The state court charges came after federal juries in Boston convicted Barry Cadden and Glenn Chin of racketeering and fraud but cleared them of second-degree murder over deaths caused by tainted drugs New England Compounding Center produced.

The office of Michigan Attorney General Bill Schuette, whose state was among the hardest hit during the outbreak, charged Cadden, NECC’s former president, and Chin, its onetime supervisory pharmacist, with 11 counts each of second-degree murder.

Schuette’s office brought the charges in Livingston County District Court, according to online court records. Representatives for Schuette did not immediately respond to requests for comment on Friday.

Bruce Singal, a lawyer for Cadden, said he was unaware of the new charges. A lawyer for Chin did not immediately respond to a request for comment.

The news was first reported by the Livingston Daily.

Cadden, 52, and Chin, 50, were among 14 people indicted in federal court in Boston in 2014 following a fungal meningitis outbreak that authorities say was caused by mold-tainted steroids produced by Framingham, Massachusetts-based NECC.

Those contaminated drugs sickened 793 people nationally, including more than 100 who have died, according to federal prosecutors.

Federal juries in 2017 convicted Cadden, a pharmacist who co-owned NECC, and Chin, who supervised the so-called clean rooms in which NECC made drugs, on racketeering and mail-fraud charges but cleared them of second-degree murder related to 25 patients’ deaths.

They were subsequently sentenced to nine and eight years in prison, respectively. Both men are now incarcerated and are appealing their convictions.

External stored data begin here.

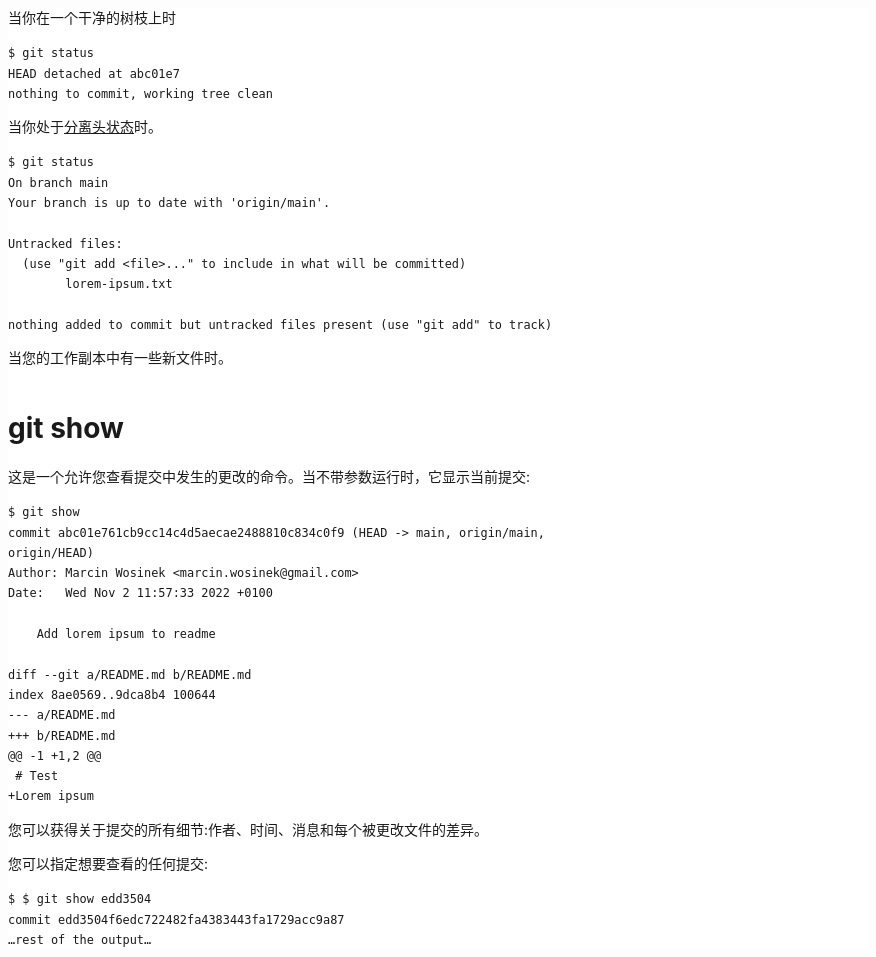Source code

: 当你在一个干净的树枝上时

```
$ git status
HEAD detached at abc01e7
nothing to commit, working tree clean
```

当你处于[分离头状态](https://how-to.dev/the-detached-head-state-in-git-what-it-is-and-how-to-fix-it)时。

```
$ git status
On branch main
Your branch is up to date with 'origin/main'.

Untracked files:
  (use "git add <file>..." to include in what will be committed)
        lorem-ipsum.txt

nothing added to commit but untracked files present (use "git add" to track)
```

当您的工作副本中有一些新文件时。

# git show

这是一个允许您查看提交中发生的更改的命令。当不带参数运行时，它显示当前提交:

```
$ git show
commit abc01e761cb9cc14c4d5aecae2488810c834c0f9 (HEAD -> main, origin/main, 
origin/HEAD)
Author: Marcin Wosinek <marcin.wosinek@gmail.com>
Date:   Wed Nov 2 11:57:33 2022 +0100

    Add lorem ipsum to readme

diff --git a/README.md b/README.md
index 8ae0569..9dca8b4 100644
--- a/README.md
+++ b/README.md
@@ -1 +1,2 @@
 # Test
+Lorem ipsum
```

您可以获得关于提交的所有细节:作者、时间、消息和每个被更改文件的差异。

您可以指定想要查看的任何提交:

```
$ $ git show edd3504
commit edd3504f6edc722482fa4383443fa1729acc9a87
…rest of the output…
```
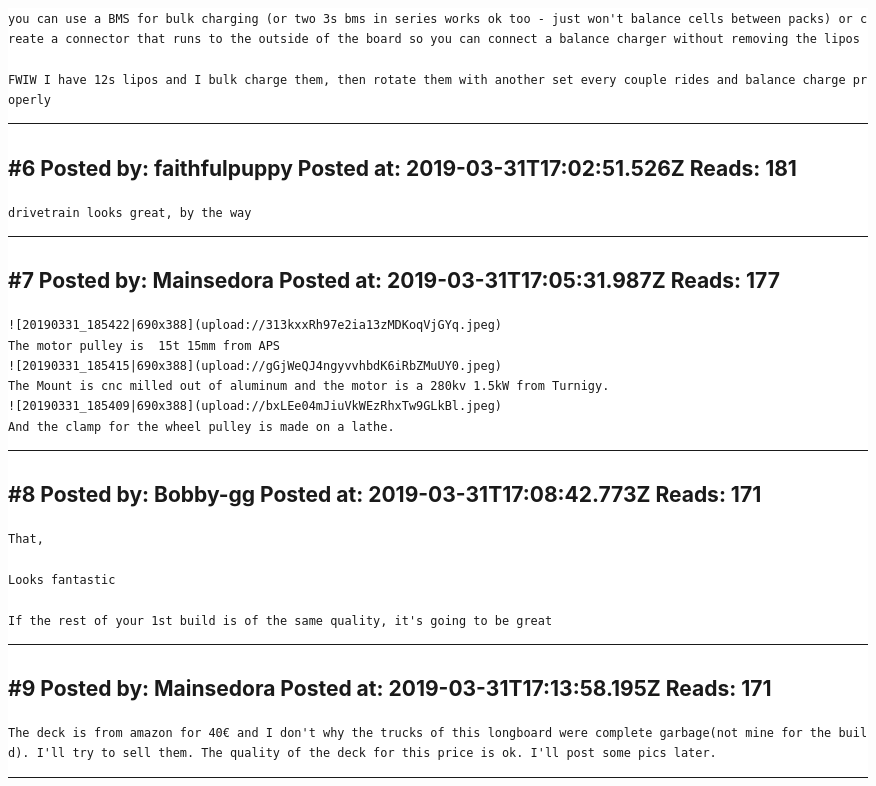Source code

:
 ```
you can use a BMS for bulk charging (or two 3s bms in series works ok too - just won't balance cells between packs) or create a connector that runs to the outside of the board so you can connect a balance charger without removing the lipos

FWIW I have 12s lipos and I bulk charge them, then rotate them with another set every couple rides and balance charge properly
```

---
## \#6 Posted by: faithfulpuppy Posted at: 2019-03-31T17:02:51.526Z Reads: 181

```
drivetrain looks great, by the way
```

---
## \#7 Posted by: Mainsedora Posted at: 2019-03-31T17:05:31.987Z Reads: 177

```
![20190331_185422|690x388](upload://313kxxRh97e2ia13zMDKoqVjGYq.jpeg) 
The motor pulley is  15t 15mm from APS
![20190331_185415|690x388](upload://gGjWeQJ4ngyvvhbdK6iRbZMuUY0.jpeg)  
The Mount is cnc milled out of aluminum and the motor is a 280kv 1.5kW from Turnigy.
![20190331_185409|690x388](upload://bxLEe04mJiuVkWEzRhxTw9GLkBl.jpeg) 
And the clamp for the wheel pulley is made on a lathe.
```

---
## \#8 Posted by: Bobby-gg Posted at: 2019-03-31T17:08:42.773Z Reads: 171

```
That,

Looks fantastic 

If the rest of your 1st build is of the same quality, it's going to be great
```

---
## \#9 Posted by: Mainsedora Posted at: 2019-03-31T17:13:58.195Z Reads: 171

```
The deck is from amazon for 40€ and I don't why the trucks of this longboard were complete garbage(not mine for the build). I'll try to sell them. The quality of the deck for this price is ok. I'll post some pics later.
```

---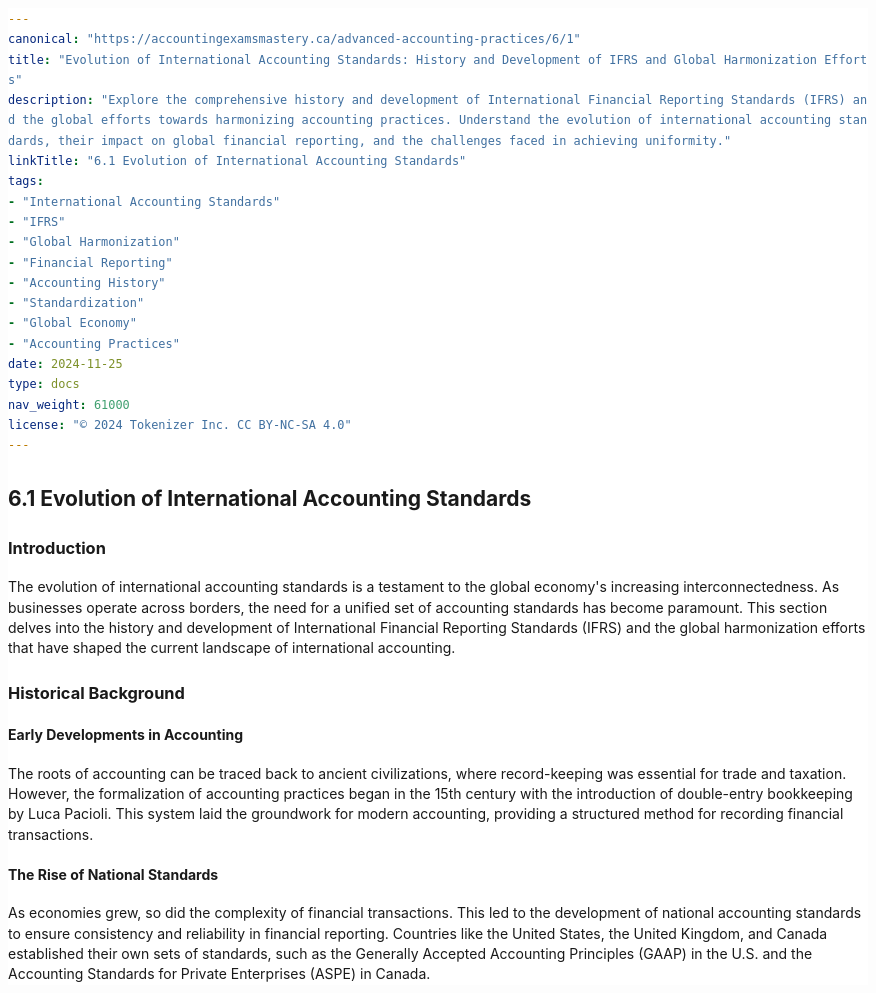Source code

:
```yaml
---
canonical: "https://accountingexamsmastery.ca/advanced-accounting-practices/6/1"
title: "Evolution of International Accounting Standards: History and Development of IFRS and Global Harmonization Efforts"
description: "Explore the comprehensive history and development of International Financial Reporting Standards (IFRS) and the global efforts towards harmonizing accounting practices. Understand the evolution of international accounting standards, their impact on global financial reporting, and the challenges faced in achieving uniformity."
linkTitle: "6.1 Evolution of International Accounting Standards"
tags:
- "International Accounting Standards"
- "IFRS"
- "Global Harmonization"
- "Financial Reporting"
- "Accounting History"
- "Standardization"
- "Global Economy"
- "Accounting Practices"
date: 2024-11-25
type: docs
nav_weight: 61000
license: "© 2024 Tokenizer Inc. CC BY-NC-SA 4.0"
---
```


## 6.1 Evolution of International Accounting Standards

### Introduction

The evolution of international accounting standards is a testament to the global economy's increasing interconnectedness. As businesses operate across borders, the need for a unified set of accounting standards has become paramount. This section delves into the history and development of International Financial Reporting Standards (IFRS) and the global harmonization efforts that have shaped the current landscape of international accounting.

### Historical Background

#### Early Developments in Accounting

The roots of accounting can be traced back to ancient civilizations, where record-keeping was essential for trade and taxation. However, the formalization of accounting practices began in the 15th century with the introduction of double-entry bookkeeping by Luca Pacioli. This system laid the groundwork for modern accounting, providing a structured method for recording financial transactions.

#### The Rise of National Standards

As economies grew, so did the complexity of financial transactions. This led to the development of national accounting standards to ensure consistency and reliability in financial reporting. Countries like the United States, the United Kingdom, and Canada established their own sets of standards, such as the Generally Accepted Accounting Principles (GAAP) in the U.S. and the Accounting Standards for Private Enterprises (ASPE) in Canada.
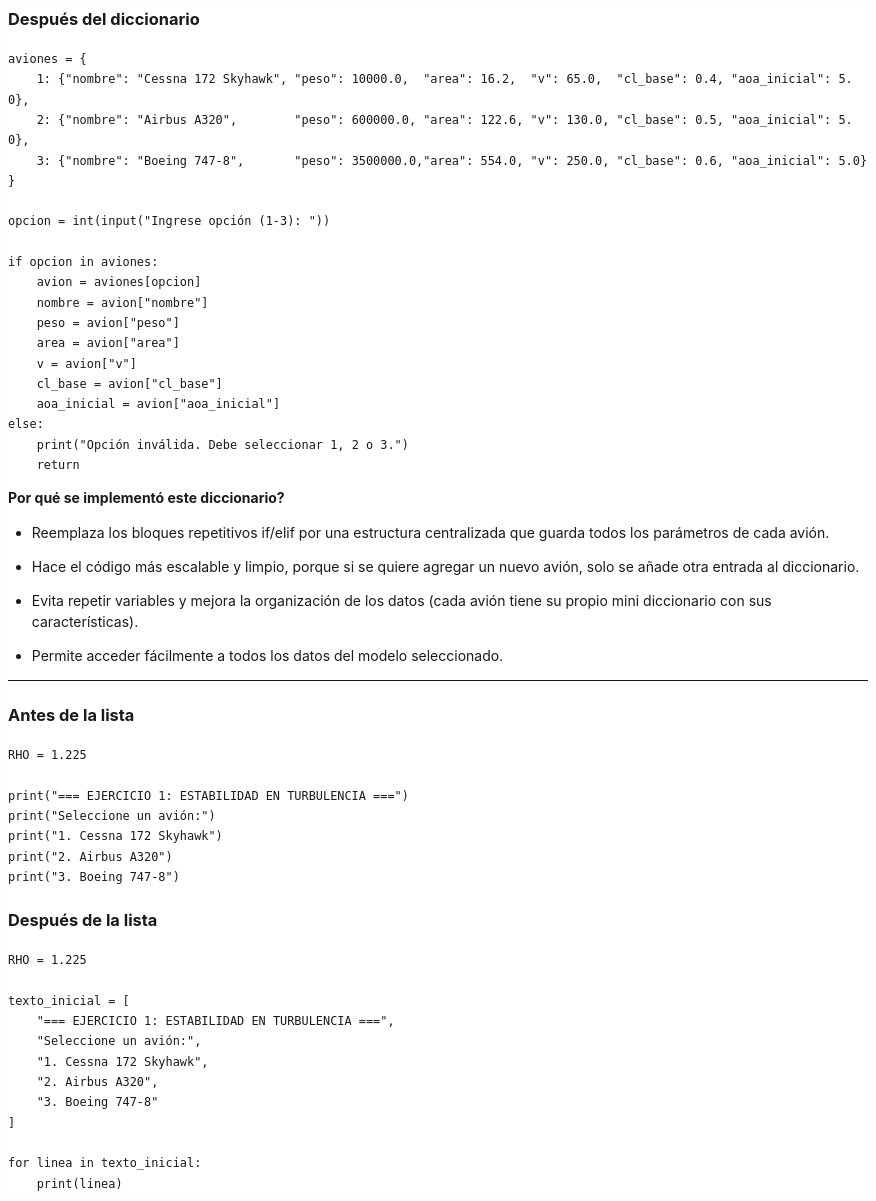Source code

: ### Después del diccionario 
```
aviones = {
    1: {"nombre": "Cessna 172 Skyhawk", "peso": 10000.0,  "area": 16.2,  "v": 65.0,  "cl_base": 0.4, "aoa_inicial": 5.0},
    2: {"nombre": "Airbus A320",        "peso": 600000.0, "area": 122.6, "v": 130.0, "cl_base": 0.5, "aoa_inicial": 5.0},
    3: {"nombre": "Boeing 747-8",       "peso": 3500000.0,"area": 554.0, "v": 250.0, "cl_base": 0.6, "aoa_inicial": 5.0}
}

opcion = int(input("Ingrese opción (1-3): "))

if opcion in aviones:
    avion = aviones[opcion]
    nombre = avion["nombre"]
    peso = avion["peso"]
    area = avion["area"]
    v = avion["v"]
    cl_base = avion["cl_base"]
    aoa_inicial = avion["aoa_inicial"]
else:
    print("Opción inválida. Debe seleccionar 1, 2 o 3.")
    return
```
**Por qué se implementó este diccionario?**

- Reemplaza los bloques repetitivos if/elif por una estructura centralizada que guarda todos los parámetros de cada avión.

- Hace el código más escalable y limpio, porque si se quiere agregar un nuevo avión, solo se añade otra entrada al diccionario.

- Evita repetir variables y mejora la organización de los datos (cada avión tiene su propio mini diccionario con sus características).

- Permite acceder fácilmente a todos los datos del modelo seleccionado.

----
### Antes de la lista
```
RHO = 1.225

print("=== EJERCICIO 1: ESTABILIDAD EN TURBULENCIA ===")
print("Seleccione un avión:")
print("1. Cessna 172 Skyhawk")
print("2. Airbus A320")
print("3. Boeing 747-8")
```

### Después de la lista

```
RHO = 1.225

texto_inicial = [
    "=== EJERCICIO 1: ESTABILIDAD EN TURBULENCIA ===",
    "Seleccione un avión:",
    "1. Cessna 172 Skyhawk",
    "2. Airbus A320",
    "3. Boeing 747-8"
]

for linea in texto_inicial:
    print(linea)
```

Last week, a co-owner and four former employees of NECC were convicted of fraud and other illegal activities that helped boost its business before the outbreak. Jurors acquitted a pharmacist tried alongside them. [L1N1YI14W]

Four of the other federal defendants have pleaded guilty. The trial of the two remaining defendants, both of whom were pharmacists, is scheduled for March.